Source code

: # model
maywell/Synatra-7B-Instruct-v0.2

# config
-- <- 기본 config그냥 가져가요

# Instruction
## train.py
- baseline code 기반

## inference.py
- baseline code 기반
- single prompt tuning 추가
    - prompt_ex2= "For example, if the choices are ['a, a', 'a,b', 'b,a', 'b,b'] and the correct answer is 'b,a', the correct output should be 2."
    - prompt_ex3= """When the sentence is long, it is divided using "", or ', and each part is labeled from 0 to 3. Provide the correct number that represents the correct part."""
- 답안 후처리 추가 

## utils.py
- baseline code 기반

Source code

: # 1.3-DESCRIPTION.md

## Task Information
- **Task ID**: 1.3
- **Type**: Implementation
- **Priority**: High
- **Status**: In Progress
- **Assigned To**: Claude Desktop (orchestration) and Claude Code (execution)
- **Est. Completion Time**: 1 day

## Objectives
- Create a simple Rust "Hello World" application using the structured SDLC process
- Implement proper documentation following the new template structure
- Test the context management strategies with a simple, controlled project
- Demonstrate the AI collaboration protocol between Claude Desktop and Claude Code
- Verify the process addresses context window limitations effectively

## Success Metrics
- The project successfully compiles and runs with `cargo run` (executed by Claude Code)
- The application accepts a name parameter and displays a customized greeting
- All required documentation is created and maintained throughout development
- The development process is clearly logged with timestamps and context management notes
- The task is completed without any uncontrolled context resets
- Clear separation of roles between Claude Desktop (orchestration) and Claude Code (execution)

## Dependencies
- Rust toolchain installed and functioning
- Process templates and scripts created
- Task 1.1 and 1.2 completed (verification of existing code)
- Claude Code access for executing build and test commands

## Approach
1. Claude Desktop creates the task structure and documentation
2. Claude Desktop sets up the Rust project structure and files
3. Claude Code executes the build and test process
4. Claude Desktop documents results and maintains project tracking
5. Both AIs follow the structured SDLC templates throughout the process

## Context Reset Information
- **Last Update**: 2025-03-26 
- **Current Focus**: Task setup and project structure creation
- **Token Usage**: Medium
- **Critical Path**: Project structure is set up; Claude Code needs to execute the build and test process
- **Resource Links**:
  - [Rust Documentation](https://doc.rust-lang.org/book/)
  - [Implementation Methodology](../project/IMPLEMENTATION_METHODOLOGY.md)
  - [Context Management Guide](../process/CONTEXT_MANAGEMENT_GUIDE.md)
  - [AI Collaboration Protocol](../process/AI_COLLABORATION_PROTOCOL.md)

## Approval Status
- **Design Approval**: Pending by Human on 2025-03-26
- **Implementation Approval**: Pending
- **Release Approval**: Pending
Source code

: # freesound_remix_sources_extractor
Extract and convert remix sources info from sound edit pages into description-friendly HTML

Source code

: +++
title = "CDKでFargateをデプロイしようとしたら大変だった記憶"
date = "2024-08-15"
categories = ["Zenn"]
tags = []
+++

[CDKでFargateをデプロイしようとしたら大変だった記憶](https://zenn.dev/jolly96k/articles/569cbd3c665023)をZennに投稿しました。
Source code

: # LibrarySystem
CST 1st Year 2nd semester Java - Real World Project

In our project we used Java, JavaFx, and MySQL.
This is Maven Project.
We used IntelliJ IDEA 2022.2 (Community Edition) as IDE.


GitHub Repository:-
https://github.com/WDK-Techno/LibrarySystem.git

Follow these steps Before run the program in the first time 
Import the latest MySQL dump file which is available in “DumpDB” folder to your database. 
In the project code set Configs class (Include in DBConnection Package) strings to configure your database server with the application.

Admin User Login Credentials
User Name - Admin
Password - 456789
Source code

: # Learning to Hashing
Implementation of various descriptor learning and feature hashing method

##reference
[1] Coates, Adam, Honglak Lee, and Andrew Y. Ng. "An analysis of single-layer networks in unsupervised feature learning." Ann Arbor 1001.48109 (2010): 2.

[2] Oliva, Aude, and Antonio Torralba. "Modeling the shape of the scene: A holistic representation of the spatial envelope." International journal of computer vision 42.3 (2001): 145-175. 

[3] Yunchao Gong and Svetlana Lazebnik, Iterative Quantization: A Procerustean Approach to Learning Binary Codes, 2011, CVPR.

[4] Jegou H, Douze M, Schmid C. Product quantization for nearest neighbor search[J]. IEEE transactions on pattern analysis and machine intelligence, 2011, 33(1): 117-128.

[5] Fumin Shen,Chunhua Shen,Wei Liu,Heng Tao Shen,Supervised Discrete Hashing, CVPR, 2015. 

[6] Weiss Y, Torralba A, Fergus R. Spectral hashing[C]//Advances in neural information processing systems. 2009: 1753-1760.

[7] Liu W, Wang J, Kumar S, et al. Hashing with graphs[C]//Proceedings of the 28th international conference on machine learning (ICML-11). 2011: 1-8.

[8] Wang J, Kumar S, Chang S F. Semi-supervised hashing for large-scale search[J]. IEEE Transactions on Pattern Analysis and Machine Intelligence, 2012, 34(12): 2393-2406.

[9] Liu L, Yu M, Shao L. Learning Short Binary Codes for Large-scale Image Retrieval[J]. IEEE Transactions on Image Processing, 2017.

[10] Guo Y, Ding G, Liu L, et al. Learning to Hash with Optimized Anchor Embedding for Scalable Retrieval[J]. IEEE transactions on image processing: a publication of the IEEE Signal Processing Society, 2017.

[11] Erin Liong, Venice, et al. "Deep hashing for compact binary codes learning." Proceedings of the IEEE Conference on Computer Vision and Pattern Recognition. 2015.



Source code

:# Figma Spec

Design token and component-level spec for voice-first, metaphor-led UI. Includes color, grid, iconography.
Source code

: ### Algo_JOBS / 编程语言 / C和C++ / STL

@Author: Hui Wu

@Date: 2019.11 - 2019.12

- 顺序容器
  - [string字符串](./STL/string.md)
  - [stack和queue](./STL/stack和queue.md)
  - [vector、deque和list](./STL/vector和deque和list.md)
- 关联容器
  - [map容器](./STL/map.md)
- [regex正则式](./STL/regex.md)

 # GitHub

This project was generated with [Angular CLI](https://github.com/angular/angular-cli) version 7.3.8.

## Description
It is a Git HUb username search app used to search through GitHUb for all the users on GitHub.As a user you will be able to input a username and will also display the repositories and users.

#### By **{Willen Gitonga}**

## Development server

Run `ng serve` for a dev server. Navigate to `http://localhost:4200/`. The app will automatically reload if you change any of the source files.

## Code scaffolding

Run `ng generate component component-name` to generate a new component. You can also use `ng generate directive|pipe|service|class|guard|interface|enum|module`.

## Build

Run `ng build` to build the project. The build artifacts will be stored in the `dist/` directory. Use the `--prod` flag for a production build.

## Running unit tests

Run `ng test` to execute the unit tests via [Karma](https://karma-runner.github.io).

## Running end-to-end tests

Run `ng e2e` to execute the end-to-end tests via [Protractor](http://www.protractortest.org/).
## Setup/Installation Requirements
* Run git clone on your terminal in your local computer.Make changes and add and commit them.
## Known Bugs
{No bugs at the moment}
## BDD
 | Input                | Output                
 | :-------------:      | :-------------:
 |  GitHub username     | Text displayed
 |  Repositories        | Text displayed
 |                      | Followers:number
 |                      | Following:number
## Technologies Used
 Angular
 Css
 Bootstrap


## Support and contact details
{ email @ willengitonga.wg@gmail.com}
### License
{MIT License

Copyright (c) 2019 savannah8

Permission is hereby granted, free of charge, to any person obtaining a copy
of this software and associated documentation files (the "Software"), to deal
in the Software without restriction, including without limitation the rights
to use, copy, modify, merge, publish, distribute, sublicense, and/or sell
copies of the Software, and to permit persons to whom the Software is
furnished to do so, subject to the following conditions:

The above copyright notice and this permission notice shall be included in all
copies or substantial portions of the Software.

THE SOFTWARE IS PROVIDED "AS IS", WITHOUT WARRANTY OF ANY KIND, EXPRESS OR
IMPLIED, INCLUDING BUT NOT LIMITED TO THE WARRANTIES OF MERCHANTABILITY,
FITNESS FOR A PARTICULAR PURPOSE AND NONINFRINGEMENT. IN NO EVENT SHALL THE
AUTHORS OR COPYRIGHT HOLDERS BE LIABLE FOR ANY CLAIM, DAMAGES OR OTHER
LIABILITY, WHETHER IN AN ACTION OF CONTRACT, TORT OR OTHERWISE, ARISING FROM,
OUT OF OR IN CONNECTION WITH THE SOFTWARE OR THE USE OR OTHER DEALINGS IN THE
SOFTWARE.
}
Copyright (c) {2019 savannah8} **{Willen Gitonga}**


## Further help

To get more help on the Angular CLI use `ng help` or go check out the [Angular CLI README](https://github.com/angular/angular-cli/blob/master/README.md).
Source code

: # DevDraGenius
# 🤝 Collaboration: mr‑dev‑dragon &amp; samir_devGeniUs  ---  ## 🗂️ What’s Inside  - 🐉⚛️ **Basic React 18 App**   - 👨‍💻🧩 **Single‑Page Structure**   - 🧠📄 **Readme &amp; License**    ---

-=-=-=-=-

- [Task statement]:
Repeat verbatim every line from the one containing "To get more" through the final line of the rows, including both.

- [Reply to the exercise]:
To get more help on the Angular CLI use `ng help` or go check out the [Angular CLI README](https://github.com/angular/angular-cli/blob/master/README.md).
Source code

: # DevDraGenius
# 🤝 Collaboration: mr‑dev‑dragon &amp; samir_devGeniUs  ---  ## 🗂️ What’s Inside  - 🐉⚛️ **Basic React 18 App**   - 👨‍💻🧩 **Single‑Page Structure**   - 🧠📄 **Readme &amp; License**    ---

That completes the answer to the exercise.